Collected data
= = = = = = =
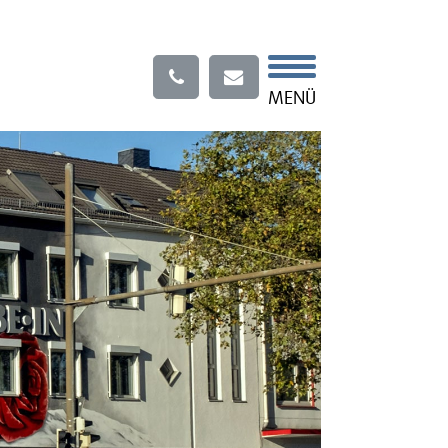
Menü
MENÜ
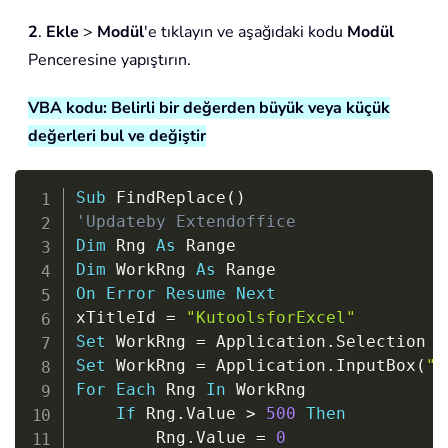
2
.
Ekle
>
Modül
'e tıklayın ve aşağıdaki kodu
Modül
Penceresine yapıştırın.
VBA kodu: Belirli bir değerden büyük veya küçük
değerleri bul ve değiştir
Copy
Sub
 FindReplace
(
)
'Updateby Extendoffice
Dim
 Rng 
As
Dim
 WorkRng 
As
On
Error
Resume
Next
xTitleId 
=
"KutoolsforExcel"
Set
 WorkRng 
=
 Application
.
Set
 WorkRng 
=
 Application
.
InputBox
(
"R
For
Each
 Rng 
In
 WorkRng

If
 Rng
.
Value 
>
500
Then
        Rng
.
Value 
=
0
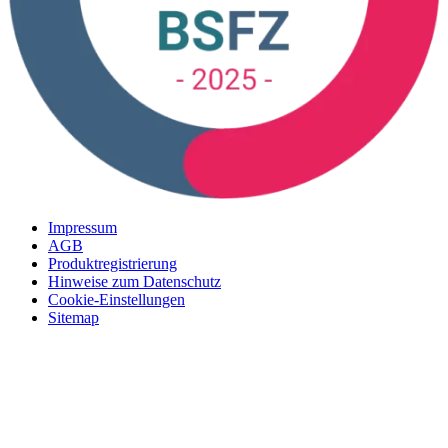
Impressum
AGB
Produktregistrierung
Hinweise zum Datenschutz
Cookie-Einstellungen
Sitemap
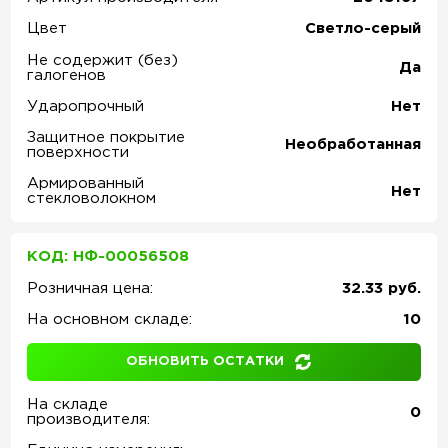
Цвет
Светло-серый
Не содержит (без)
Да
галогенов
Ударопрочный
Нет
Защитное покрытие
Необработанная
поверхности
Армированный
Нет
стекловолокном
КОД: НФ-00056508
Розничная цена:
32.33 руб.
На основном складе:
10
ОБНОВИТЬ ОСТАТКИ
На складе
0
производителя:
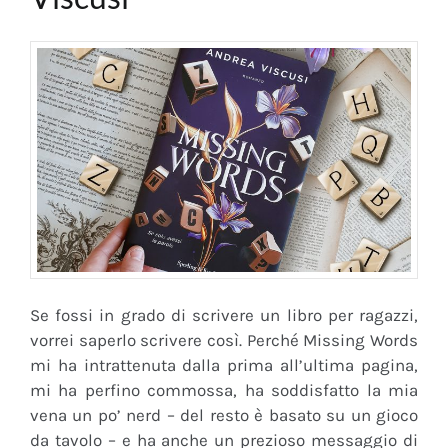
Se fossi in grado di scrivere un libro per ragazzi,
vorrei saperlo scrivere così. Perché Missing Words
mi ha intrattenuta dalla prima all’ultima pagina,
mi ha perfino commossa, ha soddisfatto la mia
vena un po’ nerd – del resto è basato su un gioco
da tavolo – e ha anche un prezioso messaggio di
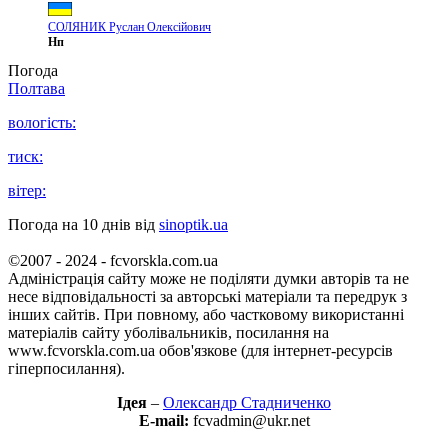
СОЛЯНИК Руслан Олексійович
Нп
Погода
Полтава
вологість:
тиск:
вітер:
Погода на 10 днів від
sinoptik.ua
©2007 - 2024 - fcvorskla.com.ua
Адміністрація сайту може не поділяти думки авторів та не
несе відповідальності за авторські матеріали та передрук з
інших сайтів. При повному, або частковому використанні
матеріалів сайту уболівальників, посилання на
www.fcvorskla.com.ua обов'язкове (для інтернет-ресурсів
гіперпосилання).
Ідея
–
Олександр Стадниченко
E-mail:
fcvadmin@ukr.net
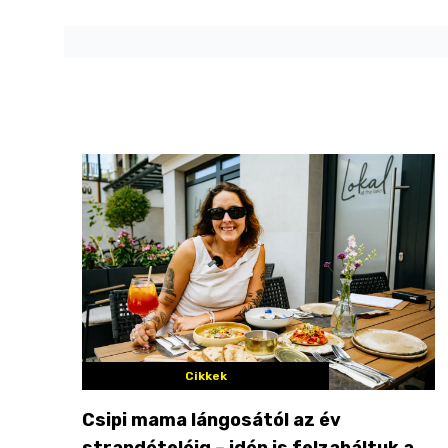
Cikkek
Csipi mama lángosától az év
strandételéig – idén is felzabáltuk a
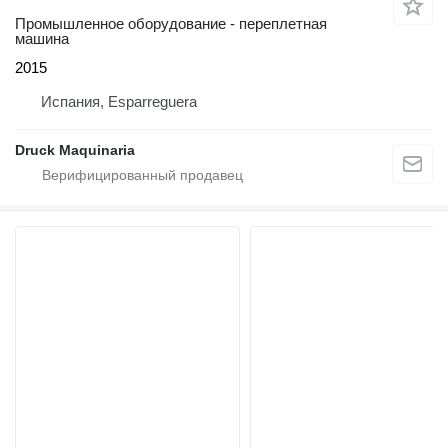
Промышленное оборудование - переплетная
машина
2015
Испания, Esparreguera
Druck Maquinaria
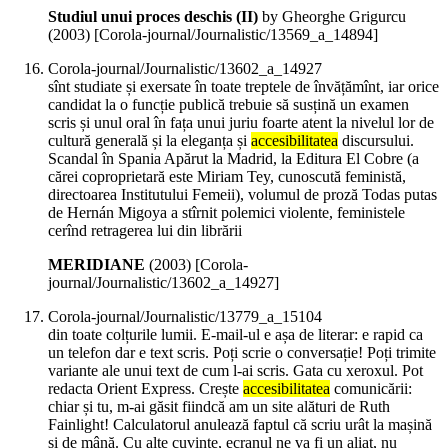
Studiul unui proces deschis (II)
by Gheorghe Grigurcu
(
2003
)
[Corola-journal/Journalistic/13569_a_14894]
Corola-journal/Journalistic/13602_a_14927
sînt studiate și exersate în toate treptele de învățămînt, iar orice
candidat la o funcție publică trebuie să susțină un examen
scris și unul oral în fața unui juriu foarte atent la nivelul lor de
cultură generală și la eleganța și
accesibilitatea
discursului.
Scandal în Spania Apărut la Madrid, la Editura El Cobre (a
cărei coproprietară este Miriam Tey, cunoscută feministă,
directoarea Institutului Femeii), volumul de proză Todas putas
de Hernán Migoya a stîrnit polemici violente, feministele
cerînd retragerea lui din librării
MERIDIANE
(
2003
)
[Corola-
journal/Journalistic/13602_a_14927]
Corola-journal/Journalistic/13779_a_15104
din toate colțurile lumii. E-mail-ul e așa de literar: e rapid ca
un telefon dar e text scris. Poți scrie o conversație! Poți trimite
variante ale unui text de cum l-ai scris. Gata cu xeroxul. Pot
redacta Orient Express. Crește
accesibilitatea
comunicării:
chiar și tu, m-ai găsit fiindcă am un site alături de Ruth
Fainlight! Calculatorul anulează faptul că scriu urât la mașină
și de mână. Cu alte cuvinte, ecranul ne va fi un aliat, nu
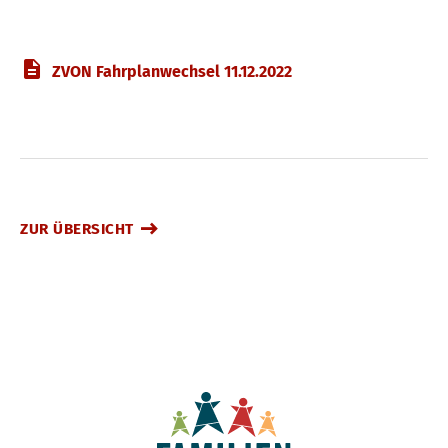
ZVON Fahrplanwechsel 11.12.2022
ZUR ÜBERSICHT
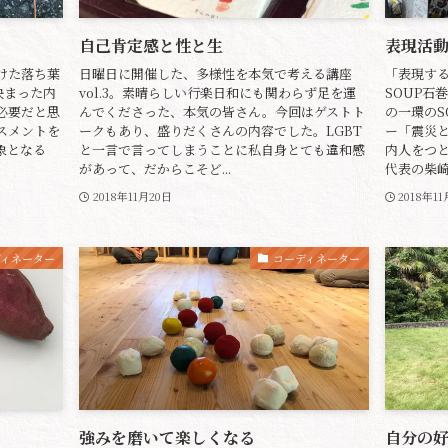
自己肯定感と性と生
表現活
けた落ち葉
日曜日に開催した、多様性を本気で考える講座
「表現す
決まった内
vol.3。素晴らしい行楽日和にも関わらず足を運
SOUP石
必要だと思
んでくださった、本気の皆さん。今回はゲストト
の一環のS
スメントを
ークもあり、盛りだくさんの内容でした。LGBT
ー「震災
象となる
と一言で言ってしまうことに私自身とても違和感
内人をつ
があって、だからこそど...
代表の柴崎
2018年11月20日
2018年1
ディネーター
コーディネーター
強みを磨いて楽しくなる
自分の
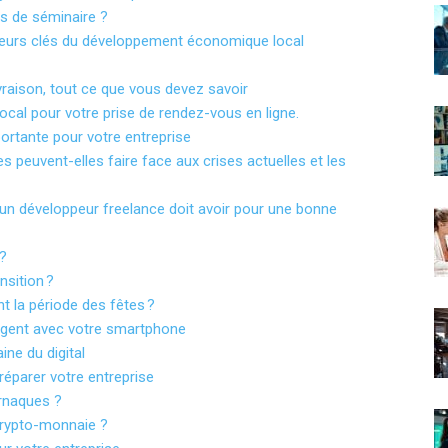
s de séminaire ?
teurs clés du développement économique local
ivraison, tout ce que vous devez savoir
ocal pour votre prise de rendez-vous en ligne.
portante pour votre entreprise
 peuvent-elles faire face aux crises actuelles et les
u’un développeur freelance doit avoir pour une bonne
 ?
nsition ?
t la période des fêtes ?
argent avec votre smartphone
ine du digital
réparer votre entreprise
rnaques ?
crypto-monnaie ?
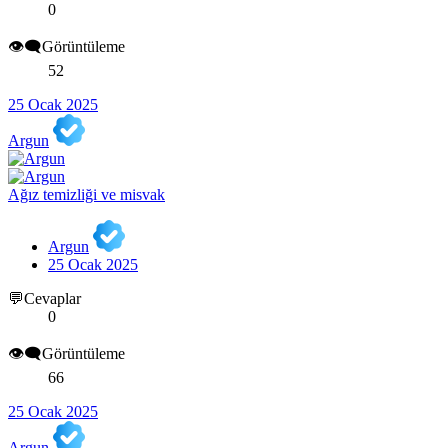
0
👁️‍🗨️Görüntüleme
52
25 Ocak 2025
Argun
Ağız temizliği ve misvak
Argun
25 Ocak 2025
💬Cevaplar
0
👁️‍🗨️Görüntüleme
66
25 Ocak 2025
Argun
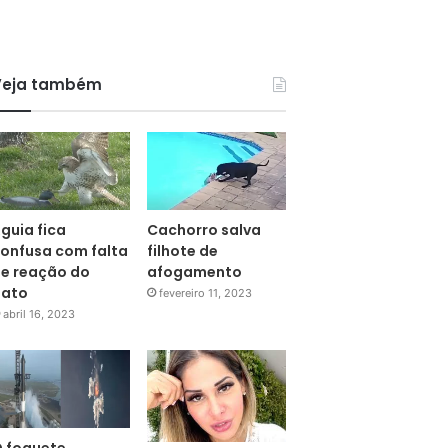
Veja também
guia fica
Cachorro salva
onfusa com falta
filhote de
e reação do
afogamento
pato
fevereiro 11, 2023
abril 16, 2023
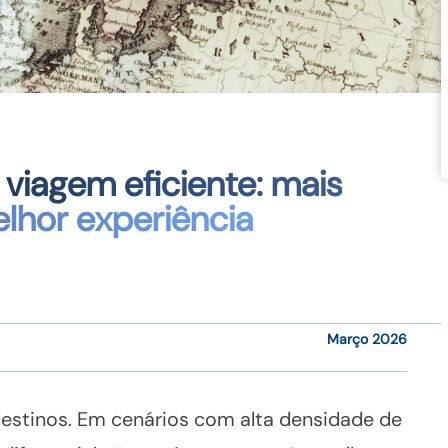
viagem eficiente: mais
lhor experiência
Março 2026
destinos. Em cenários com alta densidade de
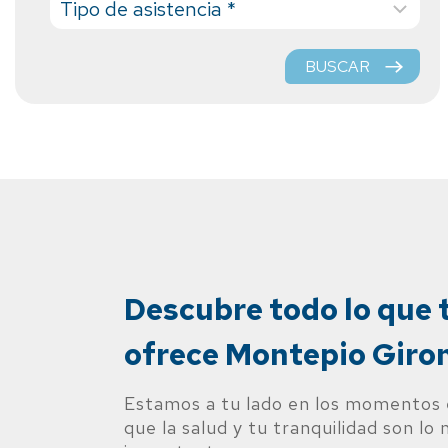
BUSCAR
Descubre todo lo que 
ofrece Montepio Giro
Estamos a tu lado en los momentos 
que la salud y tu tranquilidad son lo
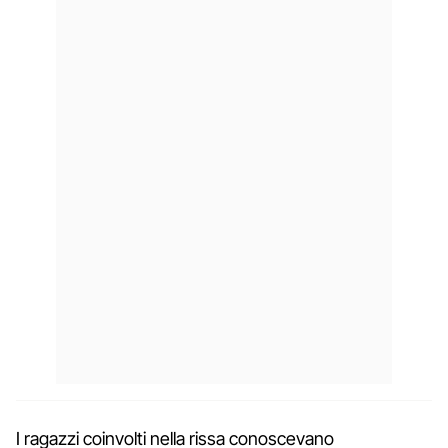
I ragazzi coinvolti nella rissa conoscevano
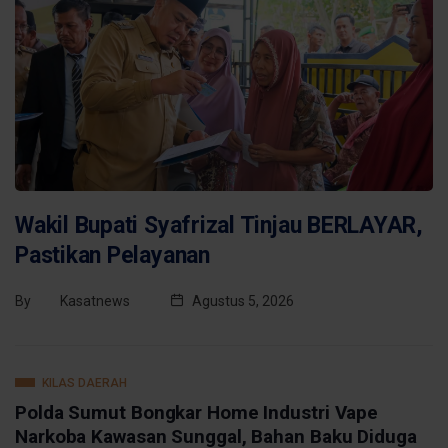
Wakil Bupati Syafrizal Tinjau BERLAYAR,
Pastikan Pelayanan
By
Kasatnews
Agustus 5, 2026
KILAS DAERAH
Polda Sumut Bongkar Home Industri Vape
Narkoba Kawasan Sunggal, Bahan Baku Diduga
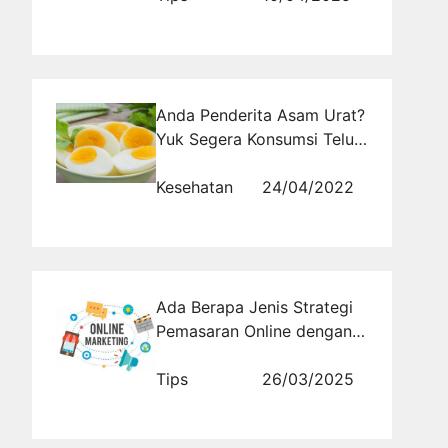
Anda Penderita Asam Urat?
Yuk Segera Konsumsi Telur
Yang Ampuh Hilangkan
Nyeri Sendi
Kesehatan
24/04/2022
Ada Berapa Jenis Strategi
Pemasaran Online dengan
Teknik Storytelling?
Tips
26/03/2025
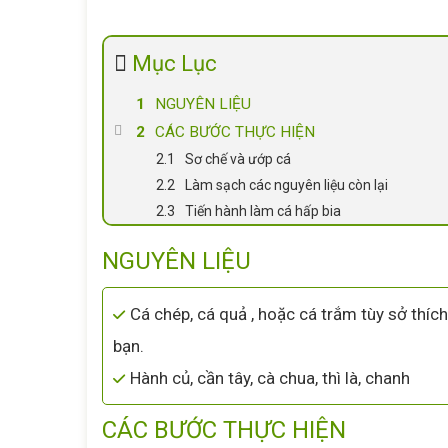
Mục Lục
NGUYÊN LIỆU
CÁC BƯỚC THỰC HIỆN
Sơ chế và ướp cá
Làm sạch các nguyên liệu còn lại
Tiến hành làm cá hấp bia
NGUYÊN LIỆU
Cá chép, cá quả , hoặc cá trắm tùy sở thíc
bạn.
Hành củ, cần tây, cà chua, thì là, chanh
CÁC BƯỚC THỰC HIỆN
= = = = = = =
◆ GOAL OF THE EXERCISE ◆
Pull every line containing "scrivere" out of the data above.

◆ WRITTEN SOLUTION ◆
Se fossi in grado di scrivere un libro per ragazzi,
vorrei saperlo scrivere così. Perché Missing Words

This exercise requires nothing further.